HB 595 Epilepsy Drugs
Rep. Schneider (R-Cincinnati). This bill states that if an epilepsy drug is substituted with a generic, the pharmacist must notify the patient and obtain a signed form indicating whether or not he/she accepts the substitution. While it is current law that the pharmacist must notify the patient of any generic switches that are made, OPA feels that the written mandate in this bill places more undue burden and record keeping on pharmacists. With the Board of Pharmacy firmly behind this legislation, it seemed as though it was on a fast track. OPA met with the sponsor, and has agreed to meet with the Ohio Epilepsy Foundation to discuss ways that patients can be assured that they are being notified when medications are switched without requiring onerous legislation.
Final DME Quality Standards
Thank you to all the pharmacists who answered our request for comments on the proposed CMS rules for DME suppliers.
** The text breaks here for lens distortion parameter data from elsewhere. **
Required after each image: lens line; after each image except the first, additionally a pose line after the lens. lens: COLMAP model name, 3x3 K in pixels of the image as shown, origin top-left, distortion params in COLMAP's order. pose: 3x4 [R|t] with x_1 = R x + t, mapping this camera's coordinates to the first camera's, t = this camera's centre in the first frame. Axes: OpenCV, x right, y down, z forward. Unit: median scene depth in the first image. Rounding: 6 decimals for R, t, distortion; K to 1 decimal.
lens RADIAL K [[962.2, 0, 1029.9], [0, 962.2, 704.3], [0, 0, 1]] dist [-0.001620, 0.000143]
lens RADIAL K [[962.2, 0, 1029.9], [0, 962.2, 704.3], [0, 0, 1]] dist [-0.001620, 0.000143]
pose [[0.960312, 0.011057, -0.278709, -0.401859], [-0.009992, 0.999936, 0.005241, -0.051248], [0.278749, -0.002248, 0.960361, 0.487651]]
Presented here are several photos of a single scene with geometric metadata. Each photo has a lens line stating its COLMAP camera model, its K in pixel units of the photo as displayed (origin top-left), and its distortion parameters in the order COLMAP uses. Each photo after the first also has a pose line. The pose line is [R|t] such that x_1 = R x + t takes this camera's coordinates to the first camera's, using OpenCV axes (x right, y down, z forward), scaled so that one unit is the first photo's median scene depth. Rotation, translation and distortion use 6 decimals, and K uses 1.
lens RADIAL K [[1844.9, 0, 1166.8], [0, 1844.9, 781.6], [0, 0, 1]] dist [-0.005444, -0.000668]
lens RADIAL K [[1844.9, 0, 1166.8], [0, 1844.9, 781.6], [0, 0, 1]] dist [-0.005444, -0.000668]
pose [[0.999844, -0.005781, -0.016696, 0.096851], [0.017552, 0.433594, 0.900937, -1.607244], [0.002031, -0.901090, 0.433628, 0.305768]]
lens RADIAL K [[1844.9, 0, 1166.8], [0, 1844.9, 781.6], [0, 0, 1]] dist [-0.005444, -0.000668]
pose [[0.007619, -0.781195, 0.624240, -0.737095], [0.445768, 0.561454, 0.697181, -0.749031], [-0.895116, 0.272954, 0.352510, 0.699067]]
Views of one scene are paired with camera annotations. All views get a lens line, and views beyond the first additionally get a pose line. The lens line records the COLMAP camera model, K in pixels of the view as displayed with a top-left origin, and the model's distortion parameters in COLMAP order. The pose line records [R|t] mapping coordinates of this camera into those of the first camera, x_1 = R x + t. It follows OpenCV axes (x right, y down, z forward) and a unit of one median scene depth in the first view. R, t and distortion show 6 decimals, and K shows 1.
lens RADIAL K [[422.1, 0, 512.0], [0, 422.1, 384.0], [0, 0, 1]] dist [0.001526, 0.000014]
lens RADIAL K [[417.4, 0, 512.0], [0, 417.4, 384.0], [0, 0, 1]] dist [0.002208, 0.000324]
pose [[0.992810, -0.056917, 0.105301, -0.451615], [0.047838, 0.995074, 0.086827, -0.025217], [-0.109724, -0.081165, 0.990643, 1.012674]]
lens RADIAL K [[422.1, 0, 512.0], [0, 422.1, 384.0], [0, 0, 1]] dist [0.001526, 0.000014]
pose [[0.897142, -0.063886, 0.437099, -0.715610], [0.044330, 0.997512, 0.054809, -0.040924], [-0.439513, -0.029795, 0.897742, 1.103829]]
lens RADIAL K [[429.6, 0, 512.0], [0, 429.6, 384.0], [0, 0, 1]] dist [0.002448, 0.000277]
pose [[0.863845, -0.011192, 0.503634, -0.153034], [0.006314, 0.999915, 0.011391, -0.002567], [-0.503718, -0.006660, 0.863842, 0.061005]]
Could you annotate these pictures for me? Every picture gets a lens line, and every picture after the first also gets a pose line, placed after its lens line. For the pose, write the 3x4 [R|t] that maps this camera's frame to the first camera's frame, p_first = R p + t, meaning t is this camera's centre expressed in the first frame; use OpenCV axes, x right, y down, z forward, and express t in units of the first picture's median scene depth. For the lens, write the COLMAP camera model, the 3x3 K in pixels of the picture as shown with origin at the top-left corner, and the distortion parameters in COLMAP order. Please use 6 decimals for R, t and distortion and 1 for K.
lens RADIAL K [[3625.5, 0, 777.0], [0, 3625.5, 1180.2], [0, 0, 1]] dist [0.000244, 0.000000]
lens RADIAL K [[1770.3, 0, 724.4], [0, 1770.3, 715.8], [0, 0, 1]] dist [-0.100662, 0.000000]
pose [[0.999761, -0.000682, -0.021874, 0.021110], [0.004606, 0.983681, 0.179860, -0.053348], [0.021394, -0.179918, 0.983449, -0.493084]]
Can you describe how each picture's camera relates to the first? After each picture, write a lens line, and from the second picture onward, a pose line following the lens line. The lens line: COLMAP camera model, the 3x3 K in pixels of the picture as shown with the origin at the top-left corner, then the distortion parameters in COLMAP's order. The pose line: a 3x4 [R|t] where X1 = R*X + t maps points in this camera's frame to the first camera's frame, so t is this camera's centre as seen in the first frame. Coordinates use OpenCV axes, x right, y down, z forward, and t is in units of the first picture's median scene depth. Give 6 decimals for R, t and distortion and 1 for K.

OPA also submitted comments speaking to the burdensome accreditation process and competitive bidding requirements for pharmacists wishing to continue dispensing and providing durable medical equipment, diabetes supplies and diabetes self management services.
CMS recently released the final quality standards for DME suppliers. According to the new rules, DME suppliers will be required to comply with the quality standards in order to obtain a supplier number and obtain reimbursement under Medicare Part B. Compliance with the quality standards will also be required to participate in the Medicare DME competitive bidding program.
The final New Quality Standards are posted on the CMS website at: $$Link
Accreditation for the Competitive Bidding Program: $$Link
OPA will be making a major push on Medicaid in rule and statute. We are currently seeking a sponsor for legislation that would increase the Medicaid dispensing fee to $15 for generics. That would allow costs to be met, would encourage the use of the less-expensive generics, and would let pharmacies make a profit. Louisiana just passed similar legislation.
We will also be addressing the faster updating of prices in the Medicaid computer for brand name drugs. OPA thinks it's time Ohio recognized that many pharmacies, which provide thousands of jobs in Ohio, are in critical financial condition as a result of the implementation of Medicare Part D, Medicaid and the various state run discount programs. Pharmacies are closing and Ohioans are losing access to an important part of their healthcare.